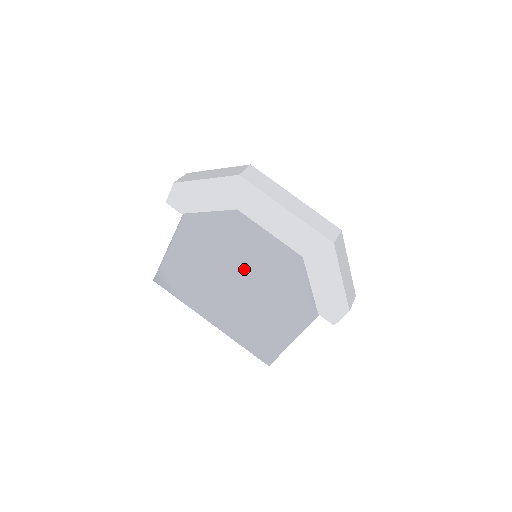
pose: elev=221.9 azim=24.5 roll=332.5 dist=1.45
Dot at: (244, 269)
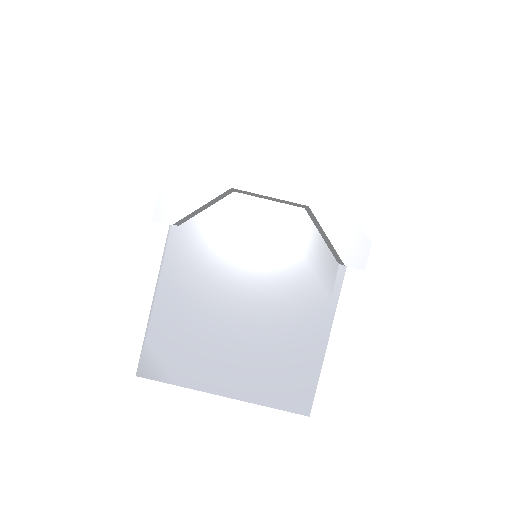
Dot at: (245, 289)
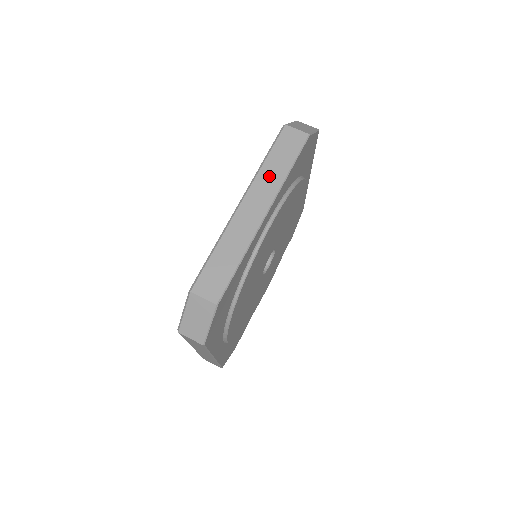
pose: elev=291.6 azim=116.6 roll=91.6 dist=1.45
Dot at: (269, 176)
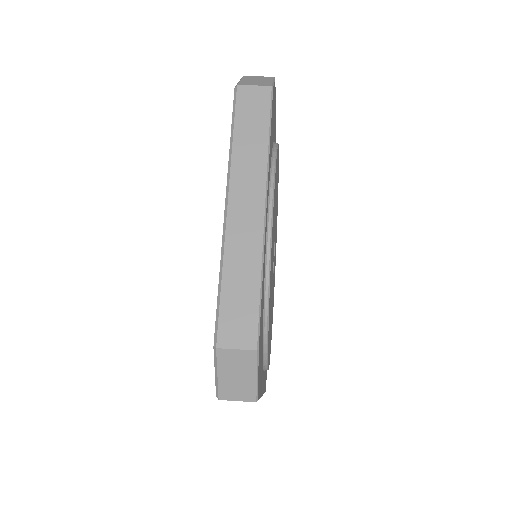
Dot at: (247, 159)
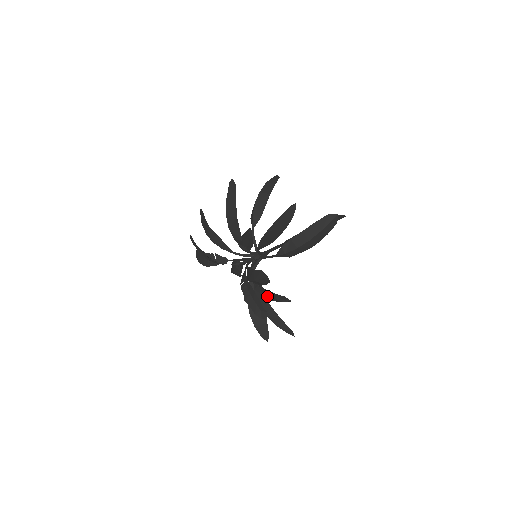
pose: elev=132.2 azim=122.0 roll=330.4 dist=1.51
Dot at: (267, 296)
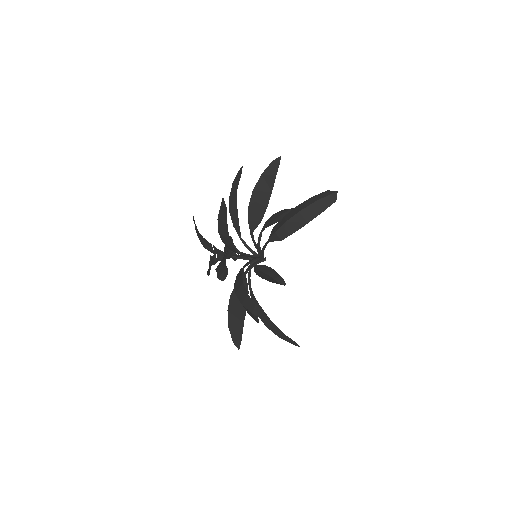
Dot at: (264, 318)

◆ ◆ ◆ ◆ ◆ ◆ ◆

#### Deine Aufgabe:
Gib sämtliche Zeilen aller Datensätze oben als JSON-Liste von Zeichenketten aus, je eine Zeichenkette pro Zeile und ohne Leerzeilen. Die Bilder lässt du dabei weg.

#### Ergebnis der Aufgabe:
[
  "pose: elev=221.9 azim=24.5 roll=332.5 dist=1.45",
  "Dot at: (244, 269)",
  "Dot at: (245, 289)",
  "pose: elev=291.6 azim=116.6 roll=91.6 dist=1.45",
  "Dot at: (269, 176)",
  "Dot at: (247, 159)",
  "pose: elev=132.2 azim=122.0 roll=330.4 dist=1.51",
  "Dot at: (267, 296)",
  "Dot at: (264, 318)"
]